Vom Wettbewerb ausgeschlossen
Aufhänger für das Schreiben sind zwei Bauaufträge, für die Stadt in den vergangenen vier Wochen in Form einer beschränkten Ausschreibung einen Bauunternehmer aus der Region suchte. Dieses Verfahren ist erlaubt und soll die heimische Wirtschaft stärken.
Beide Male wurde die Firma Dohrmann gar nicht erst zur Abgabe eines Angebotes aufgefordert, sagte Geschäftsführer Peter Spelsberg gestern auf BM-Anfrage. Nur über Umwege erfuhr man, dass es diese Ausschreibung gibt. Diese Praxis sei absolut ungewöhnlich und nicht nachvollziehbar. Jedem, der in der Branche aktiv ist, sei bekannt, dass seine Firma über die Erfahrung, das Personal und die technische Ausstattung verfüge, um diese Aufträge zur vollen Zufriedenheit und zu marktgerechten Preisen auszuführen.
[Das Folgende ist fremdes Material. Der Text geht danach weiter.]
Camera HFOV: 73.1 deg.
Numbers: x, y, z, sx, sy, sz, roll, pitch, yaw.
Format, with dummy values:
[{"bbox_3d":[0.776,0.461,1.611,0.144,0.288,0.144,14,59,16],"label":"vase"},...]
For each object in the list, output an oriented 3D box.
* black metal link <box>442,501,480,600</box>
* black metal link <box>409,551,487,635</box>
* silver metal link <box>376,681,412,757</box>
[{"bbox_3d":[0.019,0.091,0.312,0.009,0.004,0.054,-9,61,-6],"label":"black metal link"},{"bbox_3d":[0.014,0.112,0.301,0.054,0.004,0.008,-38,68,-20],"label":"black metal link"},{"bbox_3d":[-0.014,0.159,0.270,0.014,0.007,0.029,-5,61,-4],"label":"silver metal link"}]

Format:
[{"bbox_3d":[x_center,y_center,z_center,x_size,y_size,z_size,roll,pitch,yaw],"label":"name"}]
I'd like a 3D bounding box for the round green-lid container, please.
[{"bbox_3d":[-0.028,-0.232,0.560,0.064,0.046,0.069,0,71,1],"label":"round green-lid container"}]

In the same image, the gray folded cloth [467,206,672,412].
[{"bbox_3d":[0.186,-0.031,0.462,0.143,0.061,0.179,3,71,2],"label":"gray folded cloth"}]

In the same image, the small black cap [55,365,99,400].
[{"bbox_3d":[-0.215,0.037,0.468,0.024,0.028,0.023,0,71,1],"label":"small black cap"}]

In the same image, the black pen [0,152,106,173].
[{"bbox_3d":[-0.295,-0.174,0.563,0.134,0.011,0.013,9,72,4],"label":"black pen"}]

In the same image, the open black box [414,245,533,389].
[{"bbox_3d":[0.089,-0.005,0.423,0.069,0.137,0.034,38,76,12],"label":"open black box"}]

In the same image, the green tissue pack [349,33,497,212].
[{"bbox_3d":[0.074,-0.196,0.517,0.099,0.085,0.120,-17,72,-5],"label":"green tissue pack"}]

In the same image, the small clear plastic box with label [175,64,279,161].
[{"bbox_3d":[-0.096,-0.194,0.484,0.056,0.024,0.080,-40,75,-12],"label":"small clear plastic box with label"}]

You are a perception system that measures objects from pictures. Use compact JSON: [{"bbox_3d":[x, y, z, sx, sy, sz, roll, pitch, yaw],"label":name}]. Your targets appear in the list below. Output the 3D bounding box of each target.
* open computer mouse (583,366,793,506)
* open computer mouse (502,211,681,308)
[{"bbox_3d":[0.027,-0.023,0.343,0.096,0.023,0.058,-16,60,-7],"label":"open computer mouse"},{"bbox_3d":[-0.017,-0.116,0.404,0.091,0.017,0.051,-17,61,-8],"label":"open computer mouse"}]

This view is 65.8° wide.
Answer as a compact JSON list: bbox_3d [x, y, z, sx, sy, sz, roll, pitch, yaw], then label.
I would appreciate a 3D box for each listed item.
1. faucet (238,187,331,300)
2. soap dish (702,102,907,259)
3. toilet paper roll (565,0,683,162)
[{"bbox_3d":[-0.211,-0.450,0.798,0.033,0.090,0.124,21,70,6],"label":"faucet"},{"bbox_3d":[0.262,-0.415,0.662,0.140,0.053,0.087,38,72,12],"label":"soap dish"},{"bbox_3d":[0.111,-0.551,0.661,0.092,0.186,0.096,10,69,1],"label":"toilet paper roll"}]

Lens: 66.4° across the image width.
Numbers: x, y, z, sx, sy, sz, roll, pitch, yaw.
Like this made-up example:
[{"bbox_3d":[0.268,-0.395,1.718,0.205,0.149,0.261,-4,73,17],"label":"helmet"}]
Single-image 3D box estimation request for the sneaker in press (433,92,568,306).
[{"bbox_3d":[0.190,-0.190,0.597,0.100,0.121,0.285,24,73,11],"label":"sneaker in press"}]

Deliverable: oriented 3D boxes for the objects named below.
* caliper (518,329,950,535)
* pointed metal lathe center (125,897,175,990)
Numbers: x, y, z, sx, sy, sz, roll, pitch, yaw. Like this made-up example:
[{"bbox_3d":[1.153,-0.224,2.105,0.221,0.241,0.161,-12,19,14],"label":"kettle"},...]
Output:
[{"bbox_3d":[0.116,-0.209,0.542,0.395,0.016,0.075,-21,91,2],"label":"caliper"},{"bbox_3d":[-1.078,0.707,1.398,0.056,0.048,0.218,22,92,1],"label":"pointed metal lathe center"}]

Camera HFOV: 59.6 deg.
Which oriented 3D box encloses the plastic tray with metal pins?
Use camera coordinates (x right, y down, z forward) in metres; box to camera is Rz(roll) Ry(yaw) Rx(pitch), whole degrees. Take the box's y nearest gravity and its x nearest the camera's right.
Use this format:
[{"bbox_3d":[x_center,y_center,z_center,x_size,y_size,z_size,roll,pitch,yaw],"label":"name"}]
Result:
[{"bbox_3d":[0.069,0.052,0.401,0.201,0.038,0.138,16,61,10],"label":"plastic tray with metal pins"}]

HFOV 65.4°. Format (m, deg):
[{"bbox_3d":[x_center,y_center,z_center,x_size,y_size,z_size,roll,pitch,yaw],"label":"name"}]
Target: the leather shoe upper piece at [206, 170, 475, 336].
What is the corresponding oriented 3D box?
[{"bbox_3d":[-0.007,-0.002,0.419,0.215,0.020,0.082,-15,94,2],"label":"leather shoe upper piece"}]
Die Dohrmann-Gruppe beschäftigt 300 Mitarbeiter, viele davon leben in Remscheid
Auf Anfragen bei den zuständigen Fachämtern habe er keine schlüssige Antwort erhalten, erklärt Spelsberg den Brief an Wilding. "So geht man in Remscheid nicht miteinander um", ist Spelsberg überzeugt und nennt das Verhalten der Stadt "empörend". Diese Ansicht will er auch der OB kundtun. "Ich bin überzeugt, dass die Oberbürgermeisterin gar nicht weiß, wie ihrer Mitarbeiter da handeln".
Großzügiger Sponsor
Die Nichtberücksichtigung bedeute für seine Firma einen wirtschaftlichen Nachteil. "Wir brauchen als Remscheider Firma auch Aufträge aus der Stadt." Die Firma Dohrmann verweist in ihrem Brief auch auf das soziale Engagement in der Stadt. 70 000 Euro seien allein im Krisenjahr 2009 für Kultur und Sport gespendet worden. Ein großer Nutznießer dieses Engagements sind die Bergischen Symphoniker.